There are too many problems with password-based authentication. (1) Users use weak passwords, and accounts are breached by brute force attacks. (2) Users use the same password in multiple accounts, and data breach in one account makes other accounts vulnerable. (3) Users forget passwords and resetting them via help desks costs money, especially in the financial industry. (4) Building password-based authentication is costly.

In February 2013, the FIDO Alliance was formed to develop open standards to implement a secure passwordless authentication system. This is accomplished by using public key cryptography (PKC), and WebAuthn is one implementation of FIDO2 standards. There are various ways to support FIDO, and smart devices, biometrics, USB security tokens, smart cards, and NFC (Near Field Communication) are a few methods. The FIDO uses PKC, and registers a user's "trusted" device to a server, and creates a public key. The user's device will provide a private key, which will be used to decrypt the authentication challenge required by the server.

What is Public Key Cryptography?

Public key cryptography is a protocol that uses two keys (public and private) to encrypt and decrypt data to protect against unauthorized access. The public key is a randomly generated ID that is available for the public to use when encrypting the data. The private key is the secret key that is used to decrypt the data, and it should be kept secret by the authorized person.

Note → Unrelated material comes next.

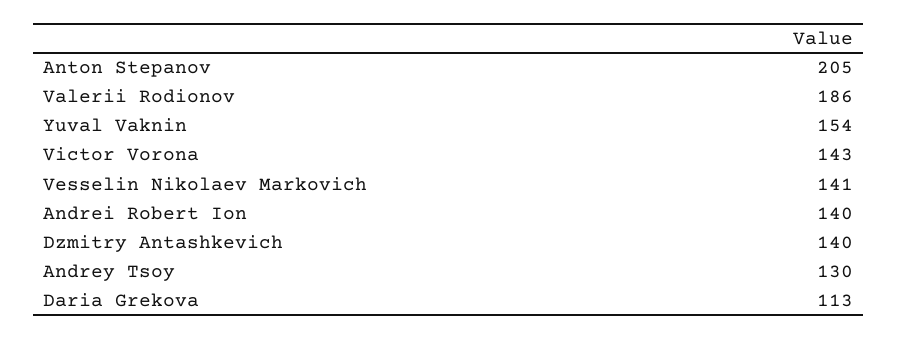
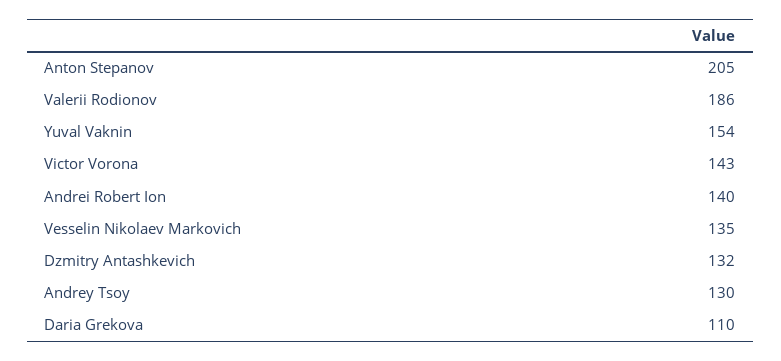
Vesselin Nikolaev Markovich: 141 -> 135
Dzmitry Antashkevich: 140 -> 132
Daria Grekova: 113 -> 110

Public Key Cryptography is modern security primitive used in various applications, and it underpins TLS/SSL, S/MIME, PGP, and GPG standards. By using public and private key pair, the server and client can exchange data that can only be decrypted by the trusted client, and it can also be used in a robust authentication system like FIDO.

What is FIDO2 and how does it work?

FIDO2 is the newest standard developed by the FIDO alliance, and it uses a device that a user already has to authenticate in web (desktop) and mobile environments. The FIDO2 include W3C's WebAuthn and CTAP (Client-to-Authenticator Protocol).

FIDO2 can be used in a standalone environment like WebAuthn, or used in 2FA. The FIDO standard uses personally identifiable information (PII) like biometrics in a user's device to create the private key, which is then used to decrypt the authentication request encrypted by the public key on the server. By storing PII in the user's device instead of a cloud (or server), FIDO is much more secure than password authentication not to mention the trouble of memorizing a password.

FIDO supports UAF (Universal Authentication Framework) and U2F (Universal Second Factor) protocols. UAF allows a client device to create a public and private key pair and registers the public key with the server and stores the private key in its local storage. With UAF, the server requests a client to authenticate itself, and the user will provide a biometric signature to prove his identity.

The U2F is mostly used in second-factor authentication (2FA), and a USB or NFC device is required to authenticate itself. A popular U2F devices include YubiKey from Yubico, Titan from Google, and FIDO U2F from Thetis.